About Me

I'm 19 years old. I grew up in North Attleboro. I'm majoring in special ed. I love sports, reading, playing field hockey, chilling with my friends, and just being outside. Live life with a passion.

Wednesday, April 23, 2008

Oakes

Premise:
curriculum
tracking
strategies
grouping
skills
labeling

Oakes's Argument:

Oakes argues that teachers need to find a curriculum that will work for students of all different learning levels because tracking is doing a poor job in educating children.

Evidence:

"In fact, studies that control for instructional differences - providing identical curriculum and instruction to both tracked and mixed groups of students - typically find that high ability students do equally well in either setting. The fact that the students are tracked seems less important than that they have the other instructional advantages that seem to come along with classes that are highly able."

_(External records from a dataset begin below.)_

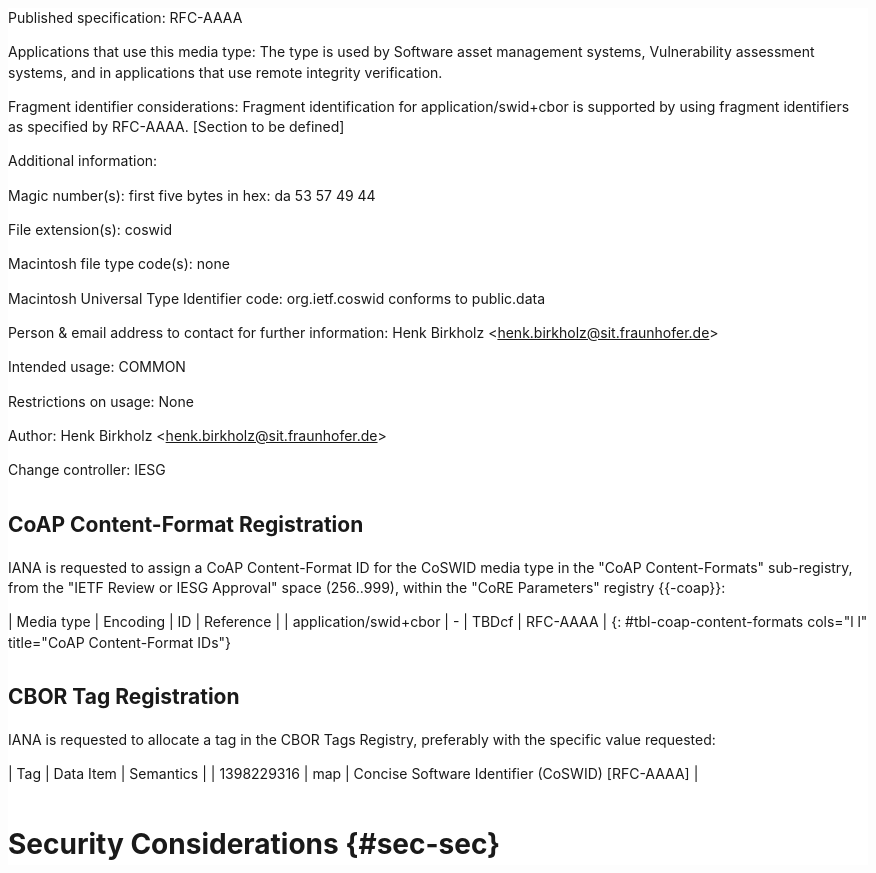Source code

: Published specification: RFC-AAAA 

Applications that use this media type: The type is used by Software
asset management systems, Vulnerability assessment systems, and in
applications that use remote integrity verification.

Fragment identifier considerations: Fragment identification for 
application/swid+cbor is supported by using fragment identifiers as 
specified by RFC-AAAA. \[Section to be defined]

Additional information: 

Magic number(s): first five bytes in hex: da 53 57 49 44

File extension(s): coswid
 
Macintosh file type code(s): none 

Macintosh Universal Type Identifier code: org.ietf.coswid
conforms to public.data

Person & email address to contact for further information: 
Henk Birkholz \<henk.birkholz@sit.fraunhofer.de>

Intended usage: COMMON 

Restrictions on usage: None 

Author: Henk Birkholz \<henk.birkholz@sit.fraunhofer.de>

Change controller: IESG 

## CoAP Content-Format Registration

IANA is requested to assign a CoAP Content-Format ID for the CoSWID
media type in the "CoAP Content-Formats" sub-registry, from the "IETF
Review or IESG Approval" space (256..999), within the "CoRE
Parameters" registry {{-coap}}:

| Media type            | Encoding | ID    | Reference |
| application/swid+cbor | -        | TBDcf | RFC-AAAA  |
{: #tbl-coap-content-formats cols="l l" title="CoAP Content-Format IDs"}

## CBOR Tag Registration

IANA is requested to allocate a tag in the CBOR Tags Registry,
preferably with the specific value requested:

|        Tag | Data Item | Semantics                                       |
| 1398229316 | map       | Concise Software Identifier (CoSWID) [RFC-AAAA] |

#  Security Considerations {#sec-sec}
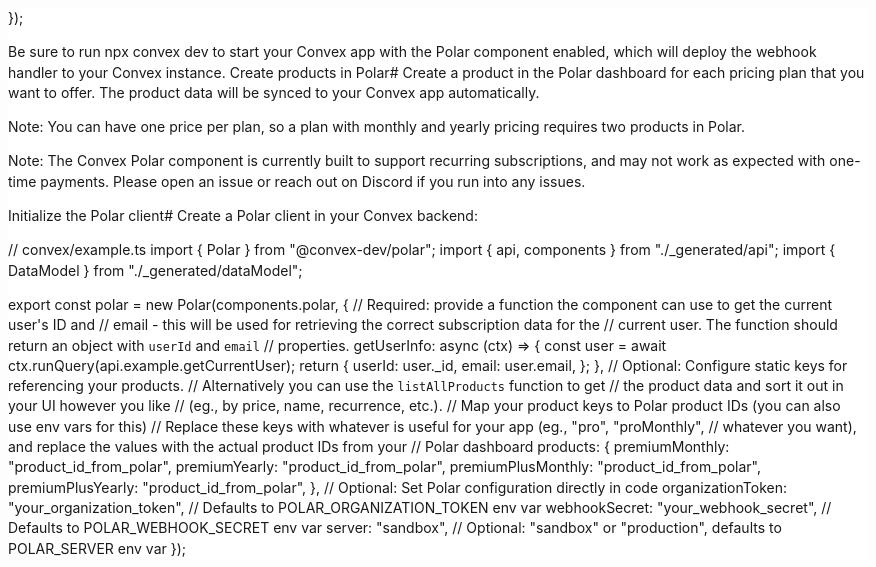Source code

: });

Be sure to run npx convex dev to start your Convex app with the Polar component enabled, which will deploy the webhook handler to your Convex instance.
Create products in Polar#
Create a product in the Polar dashboard for each pricing plan that you want to offer. The product data will be synced to your Convex app automatically.

Note: You can have one price per plan, so a plan with monthly and yearly pricing requires two products in Polar.

Note: The Convex Polar component is currently built to support recurring subscriptions, and may not work as expected with one-time payments. Please open an issue or reach out on Discord if you run into any issues.

Initialize the Polar client#
Create a Polar client in your Convex backend:

// convex/example.ts
import { Polar } from "@convex-dev/polar";
import { api, components } from "./_generated/api";
import { DataModel } from "./_generated/dataModel";

export const polar = new Polar(components.polar, {
  // Required: provide a function the component can use to get the current user's ID and
  // email - this will be used for retrieving the correct subscription data for the
  // current user. The function should return an object with `userId` and `email`
  // properties.
  getUserInfo: async (ctx) => {
    const user = await ctx.runQuery(api.example.getCurrentUser);
    return {
      userId: user._id,
      email: user.email,
    };
  },
  // Optional: Configure static keys for referencing your products.
  // Alternatively you can use the `listAllProducts` function to get
  // the product data and sort it out in your UI however you like
  // (eg., by price, name, recurrence, etc.).
  // Map your product keys to Polar product IDs (you can also use env vars for this)
  // Replace these keys with whatever is useful for your app (eg., "pro", "proMonthly",
  // whatever you want), and replace the values with the actual product IDs from your
  // Polar dashboard
  products: {
    premiumMonthly: "product_id_from_polar",
    premiumYearly: "product_id_from_polar",
    premiumPlusMonthly: "product_id_from_polar",
    premiumPlusYearly: "product_id_from_polar",
  },
  // Optional: Set Polar configuration directly in code
  organizationToken: "your_organization_token", // Defaults to POLAR_ORGANIZATION_TOKEN env var
  webhookSecret: "your_webhook_secret", // Defaults to POLAR_WEBHOOK_SECRET env var
  server: "sandbox", // Optional: "sandbox" or "production", defaults to POLAR_SERVER env var
});
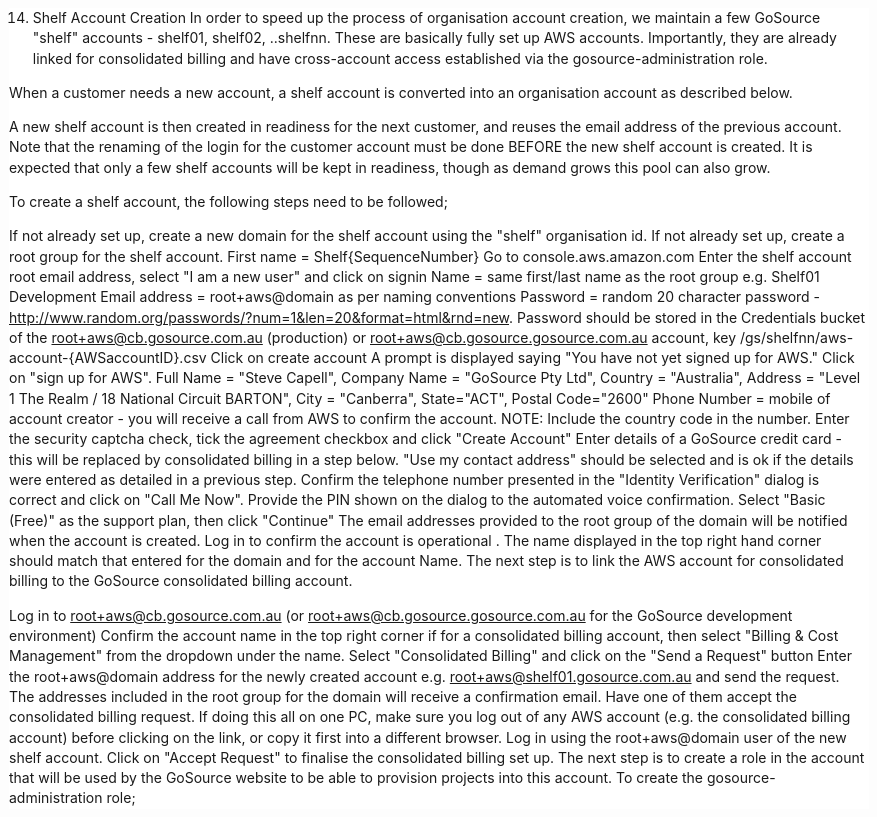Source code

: 14) Shelf Account Creation
In order to speed up the process of organisation account creation, we maintain a few GoSource "shelf" accounts - shelf01, shelf02, ..shelfnn. These are basically fully set up AWS accounts. Importantly, they are already linked for consolidated billing and have cross-account access established via the gosource-administration role.

When a customer needs a new account, a shelf account is converted into an organisation account as described below.

A new shelf account is then created in readiness for the next customer, and reuses the email address of the previous account. Note that the renaming of the login for the customer account must be done BEFORE the new shelf account is created. It is expected that only a few shelf accounts will be kept in readiness, though as demand grows this pool can also grow.

To create a shelf account, the following steps need to be followed;

If not already set up, create a new domain for the shelf account using the "shelf" organisation id.
If not already set up, create a root group for the shelf account. First name = Shelf{SequenceNumber}
Go to console.aws.amazon.com
Enter the shelf account root email address, select "I am a new user" and click on signin
Name = same first/last name as the root group e.g. Shelf01 Development
Email address = root+aws@domain as per naming conventions
Password = random 20 character password - http://www.random.org/passwords/?num=1&len=20&format=html&rnd=new. Password should be stored in the Credentials bucket of the root+aws@cb.gosource.com.au (production) or root+aws@cb.gosource.gosource.com.au account, key /gs/shelfnn/aws-account-{AWSaccountID}.csv
Click on create account
A prompt is displayed saying "You have not yet signed up for AWS." Click on "sign up for AWS".
Full Name = "Steve Capell", Company Name = "GoSource Pty Ltd", Country = "Australia", Address = "Level 1 The Realm / 18 National Circuit BARTON", City = "Canberra", State="ACT", Postal Code="2600"
Phone Number = mobile of account creator - you will receive a call from AWS to confirm the account. NOTE: Include the country code in the number.
Enter the security captcha check, tick the agreement checkbox and click "Create Account"
Enter details of a GoSource credit card - this will be replaced by consolidated billing in a step below. "Use my contact address" should be selected and is ok if the details were entered as detailed in a previous step.
Confirm the telephone number presented in the "Identity Verification" dialog is correct and click on "Call Me Now". Provide the PIN shown on the dialog to the automated voice confirmation.
Select "Basic (Free)" as the support plan, then click "Continue"
The email addresses provided to the root group of the domain will be notified when the account is created.
Log in to confirm the account is operational . The name displayed in the top right hand corner should match that entered for the domain and for the account Name.
The next step is to link the AWS account for consolidated billing to the GoSource consolidated billing account.

Log in to root+aws@cb.gosource.com.au (or root+aws@cb.gosource.gosource.com.au for the GoSource development environment)
Confirm the account name in the top right corner if for a consolidated billing account, then select "Billing & Cost Management" from the dropdown under the name.
Select "Consolidated Billing" and click on the "Send a Request" button
Enter the root+aws@domain address for the newly created account e.g. root+aws@shelf01.gosource.com.au and send the request.
The addresses included in the root group for the domain will receive a confirmation email. Have one of them accept the consolidated billing request. If doing this all on one PC, make sure you log out of any AWS account (e.g. the consolidated billing account) before clicking on the link, or copy it first into a different browser.
Log in using the root+aws@domain user of the new shelf account.
Click on "Accept Request" to finalise the consolidated billing set up.
The next step is to create a role in the account that will be used by the GoSource website to be able to provision projects into this account. To create the gosource-administration role;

This shows that students of a higher level learn just as well in a mixed track group than if they were in all one level. It also proves to be a better learning environment for students of lower tracks also.

"...Students with high abilities or with handicaps had the effect of making students in the middle "unspecial" and guaranteeing that they were taught in "unspecial" ways."

Tracking is unhelpful because it teaches students that others are valued more and that they should be at a higher level. They are treated differently.

Comments:

Tracking can be erased from schools entirely if the school system put in the effort to create a curriculum that would be conducive to everyone. Until this happens though we are stuck with a tracking system that leaves students feeling left out and unimportant. It is hindering their learning, instead of learning from each other by being mixed, they only have others to work off of that are in the same track that they are in. Tracking needs to be stopped starting from a young age.